Misalnya diketahui, sedikitnya 41 orang santri menjadi korban pencabulan di pondok pesantren di Sakra Timur, Lombok Timur, Nusa Tenggara Barat (NTB).
Dua orang pelaku pemerkosaan merupakan pimpinan pondok pesantren.
Modus yang digunakan pelaku adalah dengan membuka kelas pengajian seks khusus untuk santri yang diincar. Pelaku memberi materi pengajian tentang hubungan intim suami-istri.
Dilaporkan usia korban rata-rata masih 15-16 tahun dan duduk di kelas 3 MTs/SMP.
Seluruh korban juga dijanjikan mendapatkan wajah berseri dan berkah untuk masuk surga oleh pelaku. (Regional.kompas.com 23/5/2023).
Selain itu contoh lain, sebelumnya, Â kasus pelecehan seksual juga terjadi di pondok pesantren di Provinsi Lampung.
Modusnya yang dilakukan dengan mengiming-imingi santriwati akan mendapat berkah jika bersetubuh dengan pelaku. (Cnnindonesia.com 12/1/2023)
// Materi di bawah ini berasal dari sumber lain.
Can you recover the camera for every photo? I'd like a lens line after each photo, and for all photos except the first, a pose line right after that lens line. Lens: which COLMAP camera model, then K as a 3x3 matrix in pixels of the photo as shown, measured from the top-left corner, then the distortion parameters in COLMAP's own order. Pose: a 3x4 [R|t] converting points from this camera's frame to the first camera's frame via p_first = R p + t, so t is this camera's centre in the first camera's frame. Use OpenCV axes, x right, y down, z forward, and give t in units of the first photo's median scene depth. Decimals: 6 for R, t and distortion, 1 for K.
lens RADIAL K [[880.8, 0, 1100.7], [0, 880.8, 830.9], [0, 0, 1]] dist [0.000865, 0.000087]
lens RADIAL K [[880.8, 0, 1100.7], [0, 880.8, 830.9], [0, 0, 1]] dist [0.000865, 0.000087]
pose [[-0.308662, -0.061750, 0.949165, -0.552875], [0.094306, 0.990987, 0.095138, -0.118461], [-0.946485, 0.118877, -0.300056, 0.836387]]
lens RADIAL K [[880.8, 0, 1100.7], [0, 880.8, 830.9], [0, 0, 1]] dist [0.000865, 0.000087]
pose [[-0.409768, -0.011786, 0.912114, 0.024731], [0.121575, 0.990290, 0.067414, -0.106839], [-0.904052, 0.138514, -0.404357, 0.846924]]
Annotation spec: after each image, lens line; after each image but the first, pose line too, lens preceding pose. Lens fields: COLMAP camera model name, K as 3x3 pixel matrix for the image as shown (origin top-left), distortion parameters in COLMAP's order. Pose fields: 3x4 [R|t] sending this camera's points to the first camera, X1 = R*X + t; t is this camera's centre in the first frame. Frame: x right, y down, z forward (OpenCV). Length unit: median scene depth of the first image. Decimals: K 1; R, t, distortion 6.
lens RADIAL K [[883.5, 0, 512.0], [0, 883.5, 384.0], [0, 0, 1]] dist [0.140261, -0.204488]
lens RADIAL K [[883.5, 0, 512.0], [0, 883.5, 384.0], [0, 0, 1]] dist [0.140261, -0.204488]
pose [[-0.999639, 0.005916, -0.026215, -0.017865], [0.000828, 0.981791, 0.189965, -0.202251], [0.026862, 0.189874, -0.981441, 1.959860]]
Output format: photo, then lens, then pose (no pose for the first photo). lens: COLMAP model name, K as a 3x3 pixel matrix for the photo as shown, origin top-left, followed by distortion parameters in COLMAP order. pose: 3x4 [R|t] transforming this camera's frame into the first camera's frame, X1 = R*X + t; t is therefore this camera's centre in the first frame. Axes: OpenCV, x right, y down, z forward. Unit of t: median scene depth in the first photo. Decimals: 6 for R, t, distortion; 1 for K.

Selain itu, terjadi kekerasan seksual kepada belasan santriwati di sebuah pondok pesantren di Kabupaten Batang, Jawa Tengah, yang mana pelakunya adalah pengasuh ponpes. (Regional.kompas.com 17/4/2023).
Biasanya hingga saat ini, aparat penegak hukum biasanya menggunakan Undang-Indang Nomor 1 tahun 2016 tentang Undang-undang Perlindungan Anak dalam kasus kekerasan seksual di bawah umur karena belum adanya aturan turunan UU TPKS.
Menurut beberapa pengamat bahwa penanganan kasus kekerasan seksual seharusnya bisa lebih efektif apabila penegak hukum menerapkan pasal-pasal dalam UU TPKS.
Kekerasan Seksual Di Pondok Pesantren.
Kekerasan seksual adalah masalah yang sangat serius dan kompleks, dan bisa terjadi di berbagai tempat, termasuk di lingkungan pendidikan pondok pesantren.